**The problem**
Rewrite the records with every "city" replaced by "town" and everything else unchanged. Begin at the line that has "country: MY", stop after the line that has "latitude: 40.1437", and leave the pictures out.

(Stored data)
________________________________________

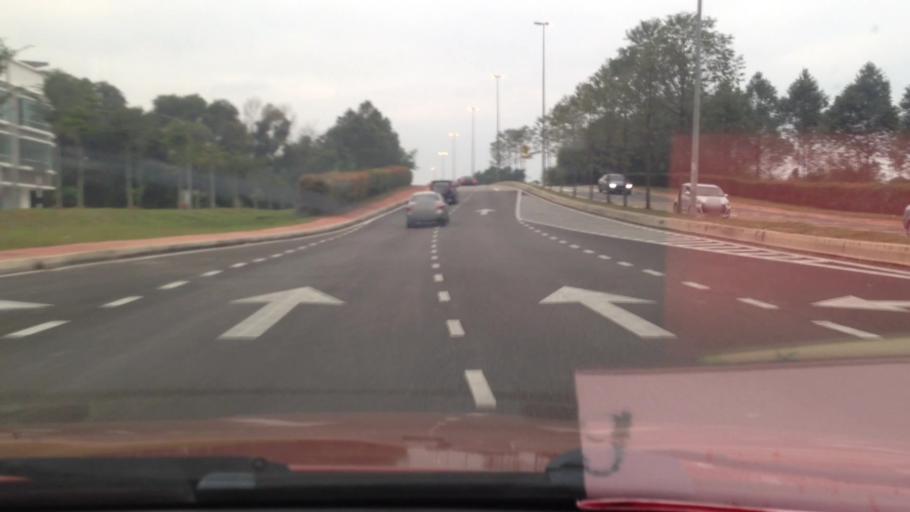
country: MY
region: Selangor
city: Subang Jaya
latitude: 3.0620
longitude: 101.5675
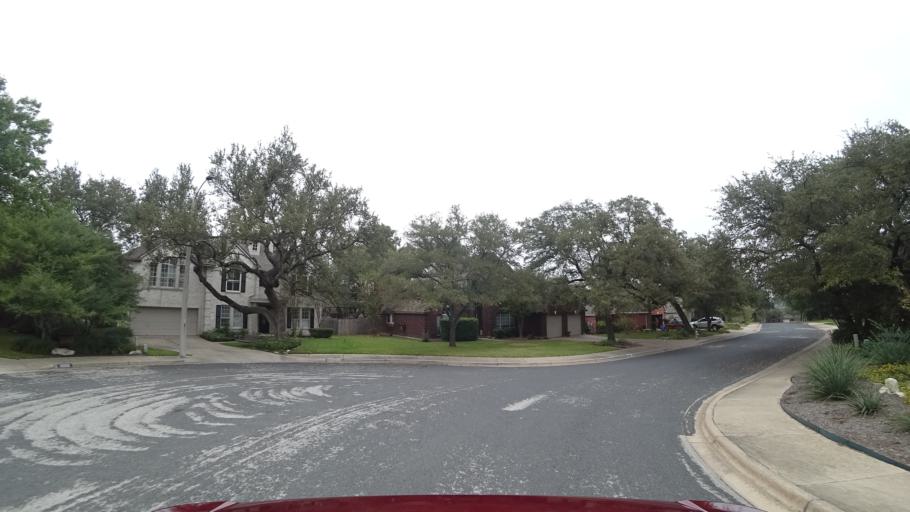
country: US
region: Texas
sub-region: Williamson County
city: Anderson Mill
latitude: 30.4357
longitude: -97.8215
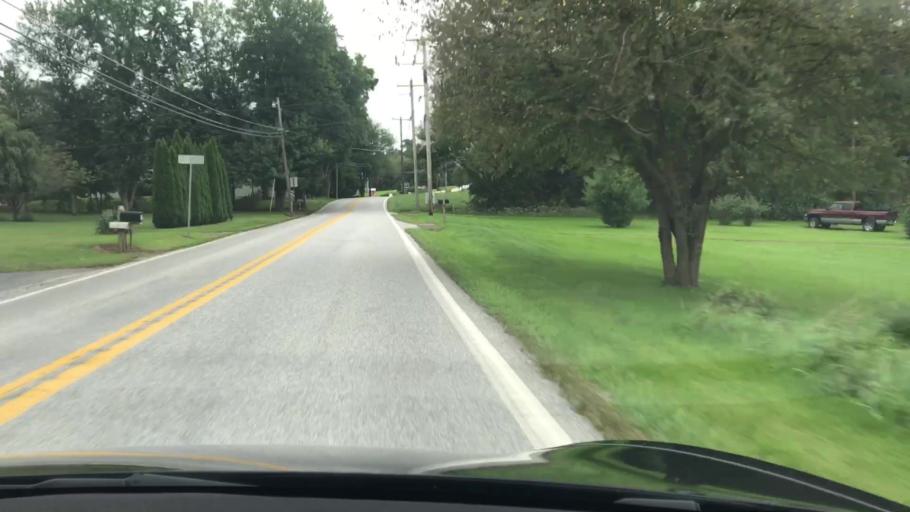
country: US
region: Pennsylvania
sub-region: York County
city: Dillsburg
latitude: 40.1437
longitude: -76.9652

________________________________________

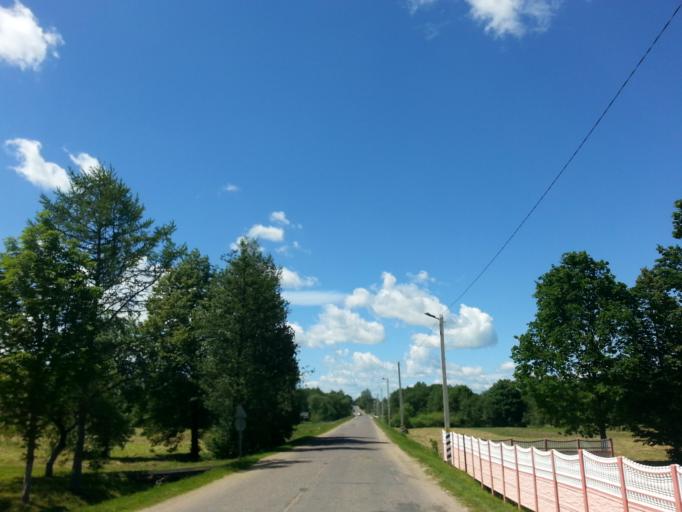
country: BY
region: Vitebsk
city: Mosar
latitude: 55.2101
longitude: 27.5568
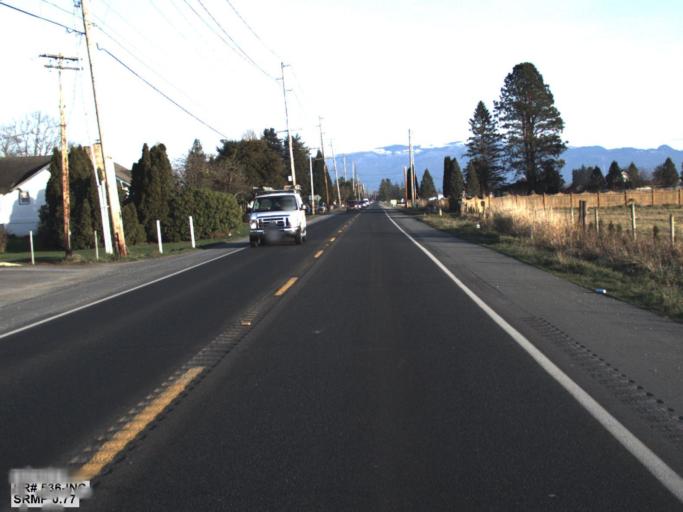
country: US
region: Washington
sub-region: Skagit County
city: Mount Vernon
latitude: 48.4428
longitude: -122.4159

________________________________________

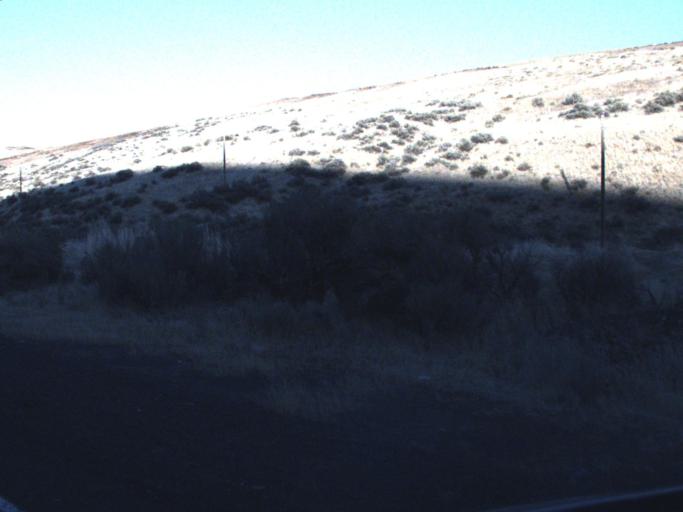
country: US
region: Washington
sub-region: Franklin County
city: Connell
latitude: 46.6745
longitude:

________________________________________

**Output for this exercise**
country: MY
region: Selangor
town: Subang Jaya
latitude: 3.0620
longitude: 101.5675
country: US
region: Texas
sub-region: Williamson County
town: Anderson Mill
latitude: 30.4357
longitude: -97.8215
country: US
region: Pennsylvania
sub-region: York County
town: Dillsburg
latitude: 40.1437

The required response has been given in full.